There was recently a flurry of attention and dismay over
Sarah Kendzior having been suspended from Bluesky by its
moderation system. Since the state of the art in trust and safety is evolving fast, this is worth a closer look. In
particular, Mastodon has a really different approach, so let’s see how the Kendzior drama would have played out there.
Disclosures
I’m a fan of Ms Kendzior, for example check out her recent
When I Loved New York; fine writing and incisive
politics. I like the Bluesky experience and have warm feelings toward the team there, although my
long-term social media bet is on Mastodon.
Back story
Back in early October, the Wall Street Journal published
It’s Finally Time to Give
Johnny Cash His Due, an appreciation for Johnny’s music that I totally agreed with. In particular I liked its praise for
American IV: The Man Comes Around which, recorded while
he was more or less on his deathbed, is a masterpiece. It also said that, relative to other rockers, Johnny “can seem deeply
uncool”.
Ms Kendzior, who is apparently also a Cash fan and furthermore thinks he’s cool, posted to Bluesky “I want to shoot
the author of this article just to watch him die.” Which is pretty funny, because one of Johnny’s most famous lyrics, from
Folsom
Prison Blues, was “I shot a man in Reno just to watch him die.” (Just so you know: In 1968 Johnny performed the song at a
benefit concert for the prisoners at Folsom, and on the live record (which is good), there is a burst of applause from the
audience after the “shot a man” lyric. It was apparently added in postproduction.)
Subsequently, per the
Bluesky Safety account ”The account owner of
@sarahkendzior.bsky.social was suspended for 72 hours for expressing a desire to shoot the author of an article.”
There was an outburst of fury on Bluesky about the sudden vanishing of Ms Kendzior’s account, and the explanation
quoted above didn’t seem to reduce the heat much. Since I know nothing about the mechanisms used by Bluesky Safety, I’m
not going to dive any deeper into the Bluesky story.
On Mastodon
I do know quite a bit about Mastodon’s trust-and-safety mechanisms, having been a moderator on
CoSocial.ca for a couple of years now.
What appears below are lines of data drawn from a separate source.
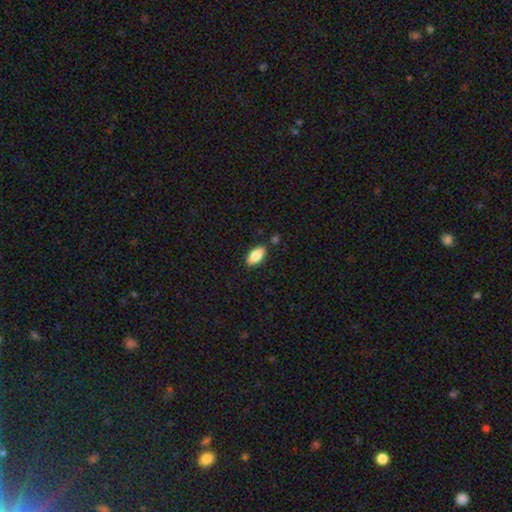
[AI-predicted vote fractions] smooth 83%, featured or disk 11%, star or artifact 7%. Down the decision tree: how rounded — in between (92%); merging — none (84%).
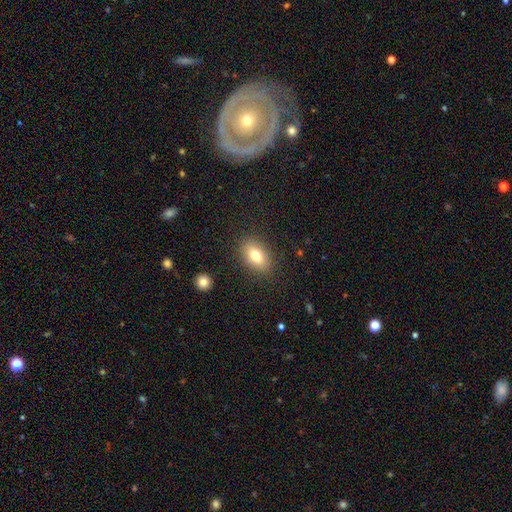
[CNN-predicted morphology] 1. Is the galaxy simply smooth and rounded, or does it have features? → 76% smooth, 15% featured or disk, 9% star or artifact.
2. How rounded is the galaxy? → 86% in between, 11% round, 2% cigar-shaped.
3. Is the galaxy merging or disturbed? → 87% none, 9% minor disturbance, 3% major disturbance, 1% merger.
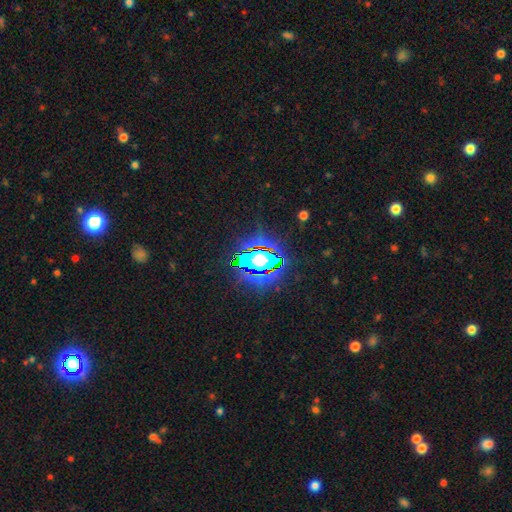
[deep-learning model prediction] This appears to be a star or artifact, not a galaxy (81%).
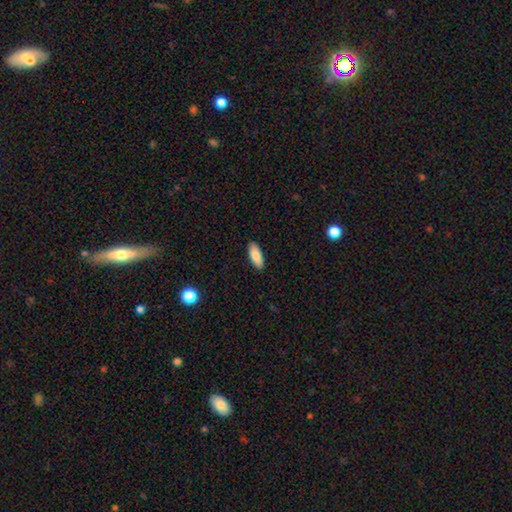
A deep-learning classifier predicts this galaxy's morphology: Q: Smooth or featured?
A: smooth (86%); runner-up: featured or disk (8%)
Q: How rounded?
A: in between (79%); runner-up: cigar-shaped (19%)
Q: Merging?
A: none (90%); runner-up: minor disturbance (8%)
So I’m going to walk through how the same story might
have unfolded on Mastodon, assuming Ms Kendzior had made the same post about the WSJ article. There are a bunch of
forks in this story’s path, where it might have gone one way or another depending on the humans involved.
Reporting
The Mastodon process is very much human-driven. Anyone who saw Ms Kendzior’s post could pull up the per-post menu and hit the
“Report” button. I’ve put a sample of what that looks like on the right, assuming someone wanted to report yours truly.
By the way, there are many independent Mastodon clients; some of them have “Report” screens that are way cooler than this. I
use
Phanpy, which has a hilarious little animation with an animated rubber stamp that
leaves a red-ink “Spam” or whatever on the post you’re reporting.
We’ll get into what happens with reports, but here’s the first fork in the road: Would the Kendzior post have been reported?
I think there are three categories of people that are interesting. First, Kendzior fans who are hip to Johnny Cash, get the
reference, snicker, and move on. Second, followers who think “ouch, that could be misinterpreted”; they might throw a
comment onto the post or just maybe report it. Third, Reply Guys who’ll jump at any chance to take a vocal woman down; they’d
gleefully report her en masse. There’s no way to predict what would have happened, but it wouldn’t be surprising if there were
both categories of report, or either, or none.
Moderating
When you file a report, it goes to the moderators both on your instance and those on the instance where the post
was made and the person who posted has an account. I dug up a 2024 report someone filed against me to give a feeling for what
the moderator experience is like.
I think it’s reasonably self-explanatory. Note that the account that filed the report is not identified, but that the server
it came from is.
A lot of reports are just handled quickly by a single moderator and don’t take much thought: Bitcoin scammer or Bill Gates
impersonator or someone with a swastika in their profile? Serious report, treated seriously.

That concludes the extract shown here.